# STUDY TEXT
━━━━━━━━━━━━━━━━
Bob Peterson stands before a model of the plane that he flew, and was shot down,over Hungary during World War II.
ONTARIO — Bob Peterson appreciates the Fourth of July.

So does Denny Croner.

Both men are connected to our day of independence through a shared background of service and sacrifice as veterans.

For Peterson, a rural Ontario resident, his time in the armed forces revolves around World War II, flying over Nazi- occupied Europe and becoming a prisoner of war after his aircraft was shot down.

Peterson can celebrate the Fourth of July — the meaning of the holiday and its roots in liberty and democracy — with the knowledge he already knows what it is like to lose freedom.

“I was a prisoner a little under a year,” Peterson said.

Peterson’s plane was shot down over Hungary, and he was captured. His time in captivity was not pleasant. He participated in the “Black March” where Nazi soldiers made allied POWs march more than 500 miles from Poland toward Germany to keep them away from the advancing Soviet Army. In terms of overall death percentages, the “Black March” equaled the more famous — and equally brutal — Bataan Death March.

During the march, Peterson and his fellow prisoners had to scrounge for food because they were not given any by their German guards, but they received some from other people along the way. They were able to dig up potatoes from German fields, and, as the weather got warmer, Peterson gathered dandelion greens. Having their country bombed by the allied forces, the German troops were having trouble getting supplies themselves, Peterson said. About one third of the Allied prisoners on the forced March did not survive, Peterson said.
━━━━━━━━━━━━━━━━
# PROVIDED RECORDS

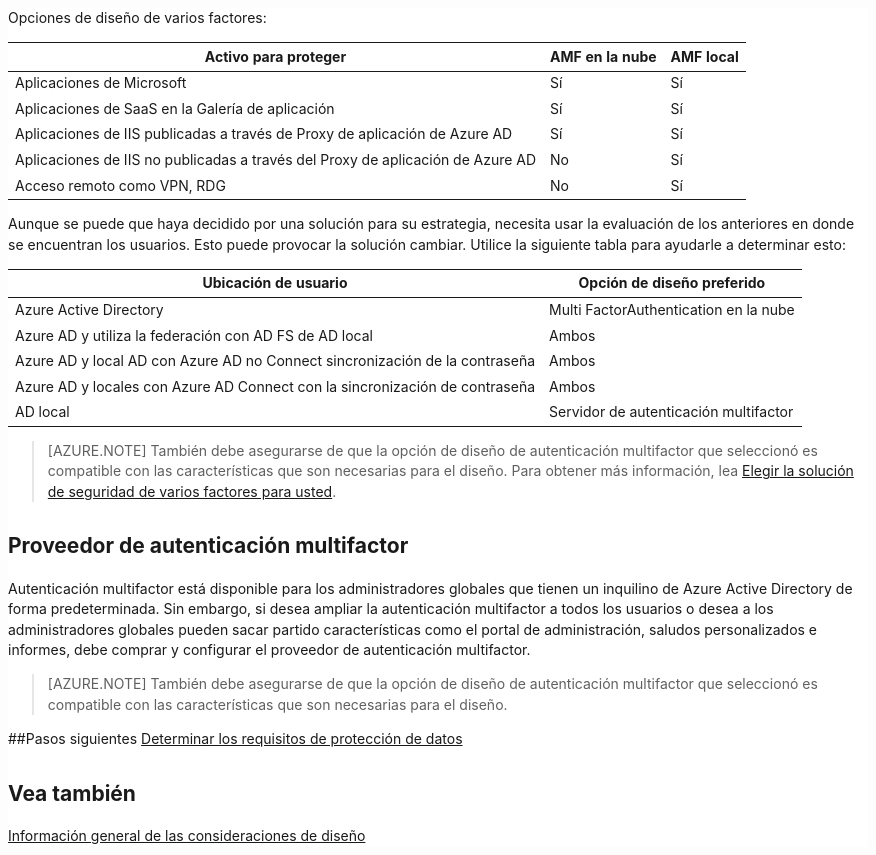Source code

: Opciones de diseño de varios factores:

| Activo para proteger                                               | AMF en la nube | AMF local |
|---------------------------------------------------------------|------------------|----------------|
| Aplicaciones de Microsoft                                                | Sí              | Sí            |
| Aplicaciones de SaaS en la Galería de aplicación                                  | Sí              | Sí            |
| Aplicaciones de IIS publicadas a través de Proxy de aplicación de Azure AD         | Sí              | Sí            |
| Aplicaciones de IIS no publicadas a través del Proxy de aplicación de Azure AD | No               | Sí            |
| Acceso remoto como VPN, RDG                                     | No               | Sí            |

Aunque se puede que haya decidido por una solución para su estrategia, necesita usar la evaluación de los anteriores en donde se encuentran los usuarios.  Esto puede provocar la solución cambiar.  Utilice la siguiente tabla para ayudarle a determinar esto:

| Ubicación de usuario                                                       | Opción de diseño preferido                 |
|---------------------------------------------------------------------|-----------------------------------------|
| Azure Active Directory                                              | Multi FactorAuthentication en la nube |
| Azure AD y utiliza la federación con AD FS de AD local             | Ambos                                    |
| Azure AD y local AD con Azure AD no Connect sincronización de la contraseña | Ambos                                    |
| Azure AD y locales con Azure AD Connect con la sincronización de contraseña  | Ambos                                    |
| AD local                                                      | Servidor de autenticación multifactor      |

>[AZURE.NOTE]
También debe asegurarse de que la opción de diseño de autenticación multifactor que seleccionó es compatible con las características que son necesarias para el diseño.  Para obtener más información, lea [Elegir la solución de seguridad de varios factores para usted](../multi-factor-authentication-get-started.md#what-am-i-trying-to-secure).

## <a name="multi-factor-auth-provider"></a>Proveedor de autenticación multifactor
Autenticación multifactor está disponible para los administradores globales que tienen un inquilino de Azure Active Directory de forma predeterminada. Sin embargo, si desea ampliar la autenticación multifactor a todos los usuarios o desea a los administradores globales pueden sacar partido características como el portal de administración, saludos personalizados e informes, debe comprar y configurar el proveedor de autenticación multifactor.

>[AZURE.NOTE]
También debe asegurarse de que la opción de diseño de autenticación multifactor que seleccionó es compatible con las características que son necesarias para el diseño. 

##<a name="next-steps"></a>Pasos siguientes
[Determinar los requisitos de protección de datos](active-directory-hybrid-identity-design-considerations-dataprotection-requirements.md)

## <a name="see-also"></a>Vea también
[Información general de las consideraciones de diseño](active-directory-hybrid-identity-design-considerations-overview.md)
━━━━━━━━━━━━━━━━
# TASKS
**1)** In the article about Bob Peterson and the Fourth of July, over which country was Peterson's plane shot down?
**2)** Continue the article about Bob Peterson and the Fourth of July from its last paragraph.

# RESPONSES BY ITEM NUMBER
**1)** Hungary

**2)**
The march lasted nearly 90 days, until they were liberated by the U.S. Army’s 1st Division.

“We had one set of clothes,” he said. “We never took our clothing off.”

Peterson, now 86, said he appreciates that things would be different if the Axis powers (Germany, Italy and Japan) won World War II.

“We would be under Nazi control.” he said.

Most of Europe had been taken over by the Nazis when the United States got involved, he said.

“It was quite a deal,” he said.

Denny Croner, Veterans of Foreign Wars Post No. 2738 member and a veterans service officer, said the Fourth of July is important.

“What it means is celebrating our country,” he said.

Noting that independence came at a cost, he said, “We’ve been serving ever since.”

Croner, who served in the U.S. Navy at the end of the Vietnam War, said the fight to preserve the freedoms established by the founding fathers continues.  Every veteran, no matter their role or status, has served their country, he said.

“It’s celebrating the liberties that we have,” Bill Thomson, Malheur County Veterans Service officer, said. He was stationed in California during the Korean War period.